Extract to read >>

↓

Read Nannerl's life-story in Mozart's Sister available in eBook and print on Amazon. A new Bonus Edition is available, that includes 50 additional pages of Fact or Fiction, explaining more of the history of Nannerl and her family.  Her father insisted that they keep all their correspondence, so I was often able to use their own words in the telling of the story.  How better to hear a family's history? Also included in the Bonus Edition are extensive Discussion Questions for book clubs. Want to read an excerpt? Click HERE.

If you'd like to read about other women-of history, check out my other bio-novels:  Just Jane (Jane Austen), Washington's Lady (Martha Washington), and How Do I Love Thee?  (Elizabeth Barrett Browning.) //Nancy

Monday, March 21, 2016

The Ultimate Sacrifice

Ice on the wings.

↑

What you will do >>
A - Can you rewrite the paragraph of the Mozart's Sister text that begins "Read Nannerl's life-story" as a short list that keeps its main facts?
B - What does the Mozart's Sister text read between "If you'd like" and "on the wings.", inclusive, if you substitute "biographical novels" for "bio-novels"?
The entries after this point are separate material and do not belong to the Mozart's Sister text.

Data shown >>
↓

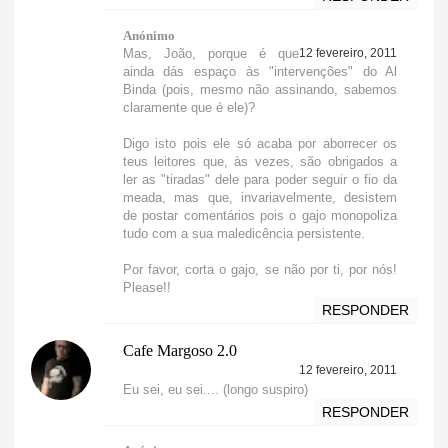
Anónimo
Mas, João, porque é que
12 fevereiro, 2011
ainda dás espaço às "intervenções" do Al
Binda (pois, mesmo não assinando, sabemos
claramente que é ele)?
Digo isto pois ele só acaba por aborrecer os
teus leitores que, às vezes, são obrigados a
ler as "tiradas" dele para poder seguir o fio da
meada, mas que, invariavelmente, desistem
de postar comentários pois o gajo monopoliza
tudo com a sua maledicência persistente.
Por favor, corta o gajo, se não por ti, por nós!
Please!!
RESPONDER
Cafe Margoso 2.0
12 fevereiro, 2011
Eu sei, eu sei.... (longo suspiro)
RESPONDER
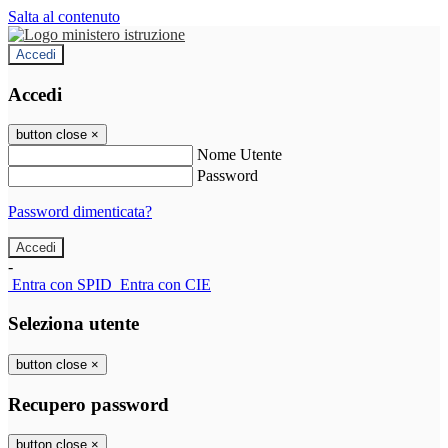
Salta al contenuto
Accedi
Accedi
button close
×
Nome Utente
Password
Password dimenticata?
-
Entra con SPID
Entra con CIE
Seleziona utente
button close
×
Recupero password
button close
×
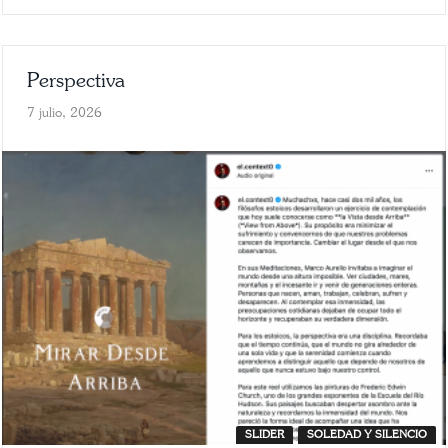
Perspectiva
7 julio, 2026
SLIDER
SOLEDAD Y SILENCIO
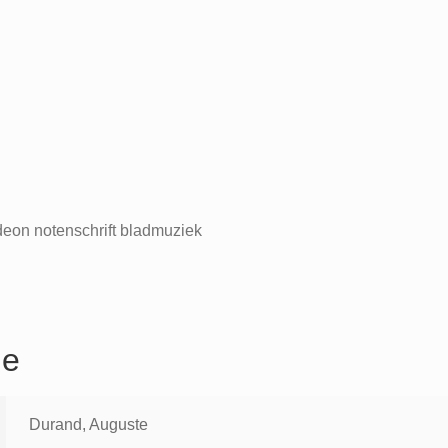
eon notenschrift bladmuziek
ie
Durand, Auguste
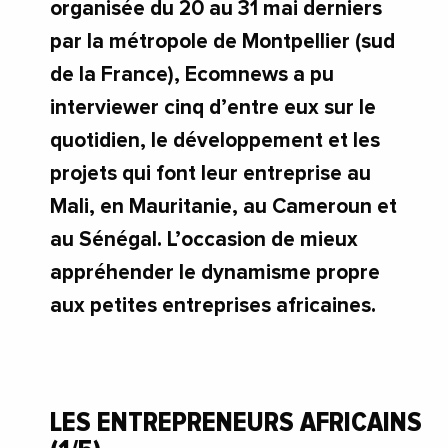
organisée du 20 au 31 mai derniers
par la métropole de Montpellier (sud
de la France), Ecomnews a pu
interviewer cinq d’entre eux sur le
quotidien, le développement et les
projets qui font leur entreprise au
Mali, en Mauritanie, au Cameroun et
au Sénégal. L’occasion de mieux
appréhender le dynamisme propre
aux petites entreprises africaines.
LES ENTREPRENEURS AFRICAINS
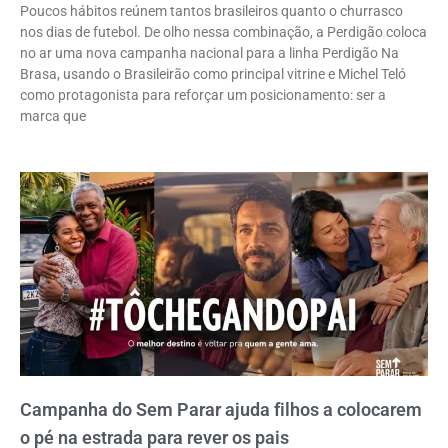
Poucos hábitos reúnem tantos brasileiros quanto o churrasco
nos dias de futebol. De olho nessa combinação, a Perdigão coloca
no ar uma nova campanha nacional para a linha Perdigão Na
Brasa, usando o Brasileirão como principal vitrine e Michel Teló
como protagonista para reforçar um posicionamento: ser a
marca que
Campanha do Sem Parar ajuda filhos a colocarem
o pé na estrada para rever os pais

↑

Answer list >>
A -
- Nannerl's life story is told in Mozart's Sister, available in eBook and print on Amazon.
- A new Bonus Edition adds 50 pages of Fact or Fiction about the history of Nannerl and her family.
- Her father insisted that the family keep all their correspondence, so their own words were often used in telling the story.
- The Bonus Edition also includes extensive Discussion Questions for book clubs.
- An excerpt is offered through a link.

B -
If you'd like to read about other women-of history, check out my other biographical novels:  Just Jane (Jane Austen), Washington's Lady (Martha Washington), and How Do I Love Thee?  (Elizabeth Barrett Browning.) //Nancy

Monday, March 21, 2016

The Ultimate Sacrifice

Ice on the wings.